余戚戚一个人坐在沙发上,一边用牙签戳爷爷切的果盘吃,一边百无聊赖换着台,没什么想看的,视线不受控制往厨房瞥。
本来想一起进厨房帮忙,爷爷非摁着她说,好不容易回来一趟,就坐着好好享受,然后把牧沉招到厨房里打下手。

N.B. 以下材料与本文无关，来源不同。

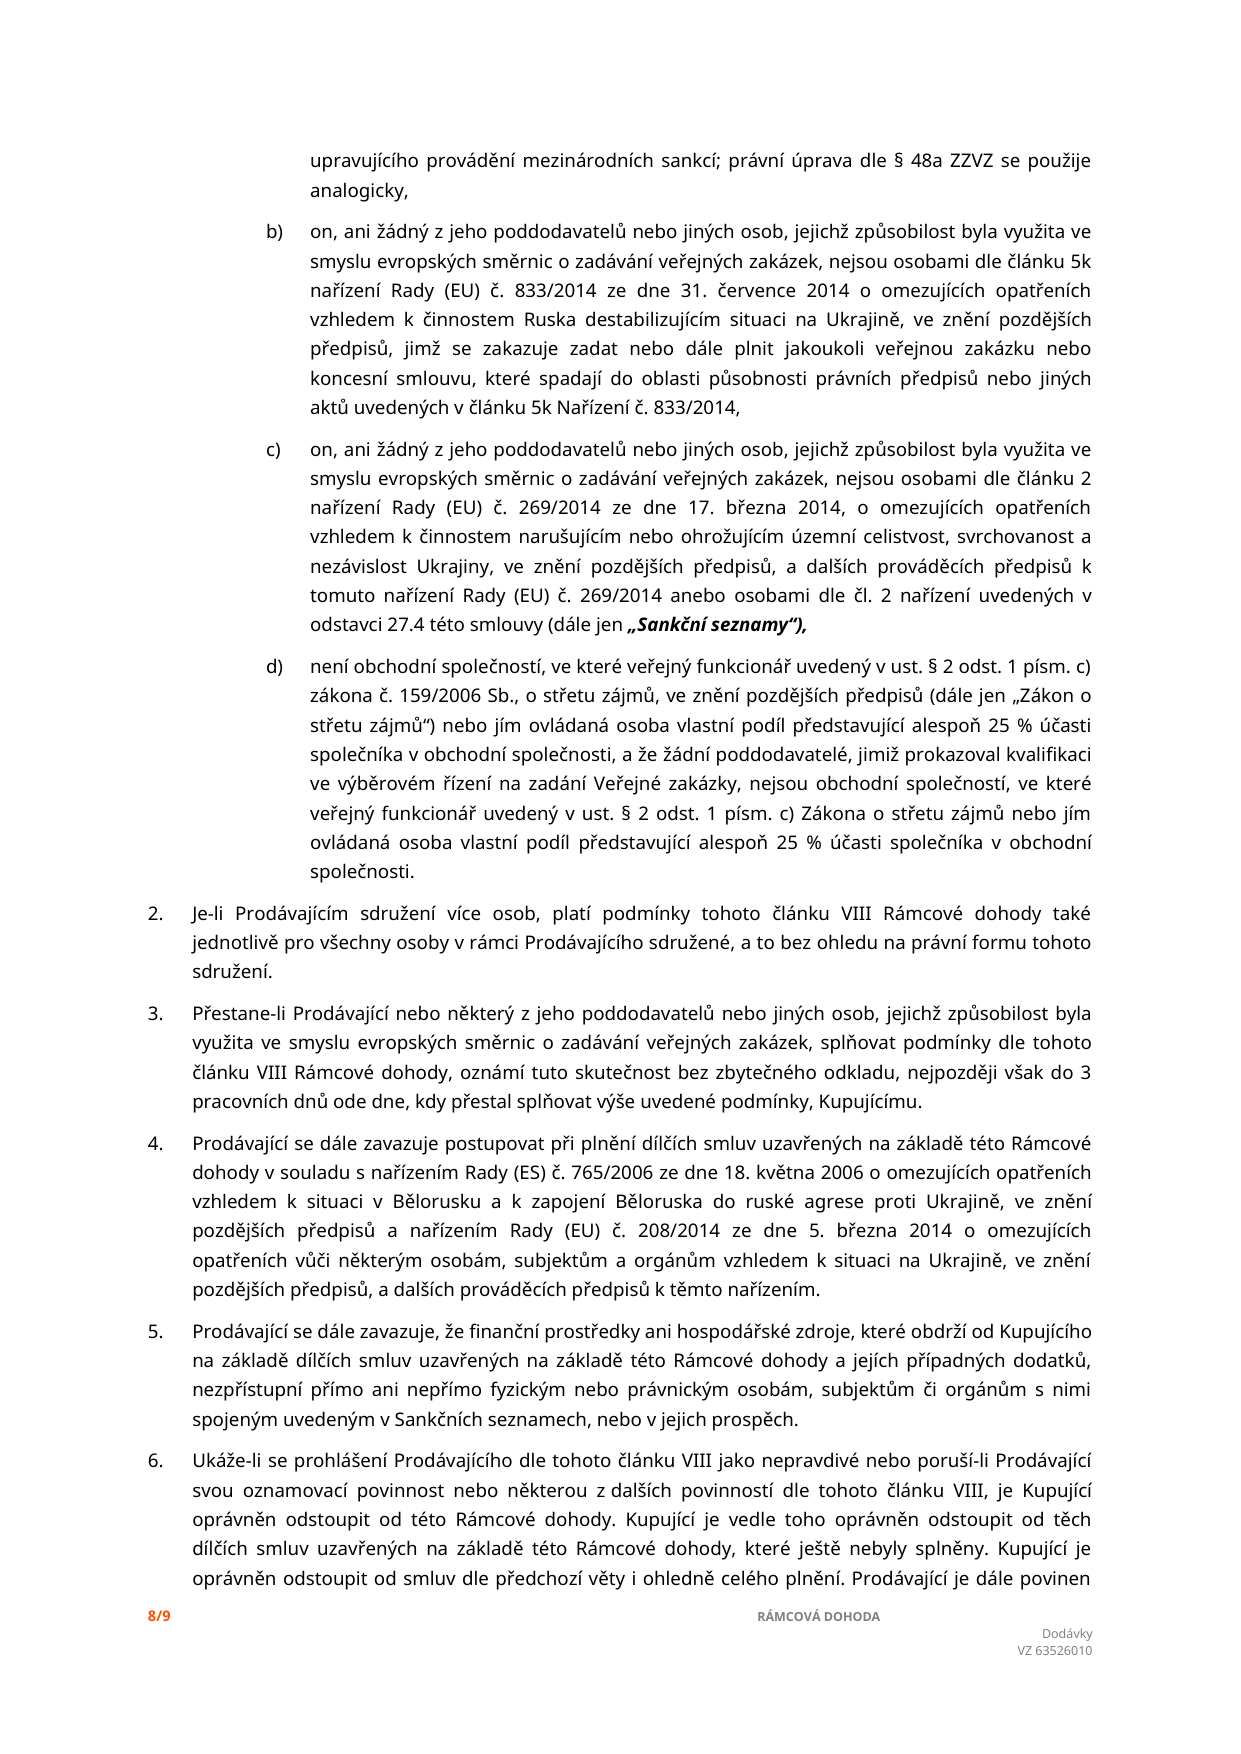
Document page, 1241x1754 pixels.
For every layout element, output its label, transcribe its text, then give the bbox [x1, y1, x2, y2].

见牧沉一个大高个憋屈坐在她家那只短腿小板凳上,仔细认真削土豆皮,非常违和滑稽。
牧沉会做饭吗?
她的刻板印象里,牧沉在家里应该是属于那种像指使剧组摄影,指使家政阿姨做饭干家务的人,即便哪一天家政阿姨不在了,也一定是动动手指只吃外卖。
这场面又觉得不可思议。
曾经仰慕的人,不仅成了她的男朋友,甚至还给她做饭,遥不可及的人突然跟自己产生了不可分割的亲密关系,甚至这种关系,顺其自然,她没有一丝别扭,好像认识了牧沉许多年,只差一小步,就可以名正言顺去拥抱他。
余戚戚有些恍惚,想起刚进剧组时,从未想过会跟牧沉产生什么关系,只是感谢他给自己一个展现自己的机会。
放桌上的手机嗡嗡震动,她回神,下意识拿起。
【牧沉:盯着我发什么呆?饿了?】
余戚戚扭头,小板凳上的人不见了,视线往旁边一扫,看到冰箱前,一手撑着门,微半蹲弯腰往里找着什么的牧沉,不一会儿,手机里又一条消息:【牧沉:牛肉,还是五花肉?】
余戚戚飞快回复:【想吃油润润的把子肉。】
犹豫了下,引用上一条:【想亲你。】
刚锁屏,周遭一股凉气,下巴被人轻抬,冰冰凉凉,眼前有阴影落下,唇上片刻温热,磨了一会儿又分开。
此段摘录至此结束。